--- RECORDS FOR THE TASK Enclosed Below ---

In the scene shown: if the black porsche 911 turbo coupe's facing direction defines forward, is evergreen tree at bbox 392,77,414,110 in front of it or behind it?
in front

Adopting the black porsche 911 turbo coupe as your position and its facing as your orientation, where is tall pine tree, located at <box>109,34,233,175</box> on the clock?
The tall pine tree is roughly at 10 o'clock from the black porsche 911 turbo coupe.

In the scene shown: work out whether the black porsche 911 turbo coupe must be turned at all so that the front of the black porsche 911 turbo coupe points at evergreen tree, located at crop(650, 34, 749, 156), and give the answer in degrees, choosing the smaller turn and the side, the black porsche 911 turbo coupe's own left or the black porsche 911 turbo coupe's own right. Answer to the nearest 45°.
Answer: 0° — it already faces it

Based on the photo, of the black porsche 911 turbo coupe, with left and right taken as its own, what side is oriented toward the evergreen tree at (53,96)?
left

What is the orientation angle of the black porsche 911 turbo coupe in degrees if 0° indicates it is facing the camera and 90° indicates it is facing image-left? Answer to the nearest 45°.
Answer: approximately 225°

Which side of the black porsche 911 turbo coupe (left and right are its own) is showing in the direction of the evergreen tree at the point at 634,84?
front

--- End of Enclosed RECORDS FOR THE TASK ---

**WHAT YOU SHOULD DO:** From the first line to the last, retype the records exactly.

**EXPECTED OUTPUT:**
In the scene shown: if the black porsche 911 turbo coupe's facing direction defines forward, is evergreen tree at bbox 392,77,414,110 in front of it or behind it?
in front

Adopting the black porsche 911 turbo coupe as your position and its facing as your orientation, where is tall pine tree, located at <box>109,34,233,175</box> on the clock?
The tall pine tree is roughly at 10 o'clock from the black porsche 911 turbo coupe.

In the scene shown: work out whether the black porsche 911 turbo coupe must be turned at all so that the front of the black porsche 911 turbo coupe points at evergreen tree, located at crop(650, 34, 749, 156), and give the answer in degrees, choosing the smaller turn and the side, the black porsche 911 turbo coupe's own left or the black porsche 911 turbo coupe's own right. Answer to the nearest 45°.
Answer: 0° — it already faces it

Based on the photo, of the black porsche 911 turbo coupe, with left and right taken as its own, what side is oriented toward the evergreen tree at (53,96)?
left

What is the orientation angle of the black porsche 911 turbo coupe in degrees if 0° indicates it is facing the camera and 90° indicates it is facing image-left? Answer to the nearest 45°.
Answer: approximately 225°

Which side of the black porsche 911 turbo coupe (left and right are its own) is showing in the direction of the evergreen tree at the point at 634,84?
front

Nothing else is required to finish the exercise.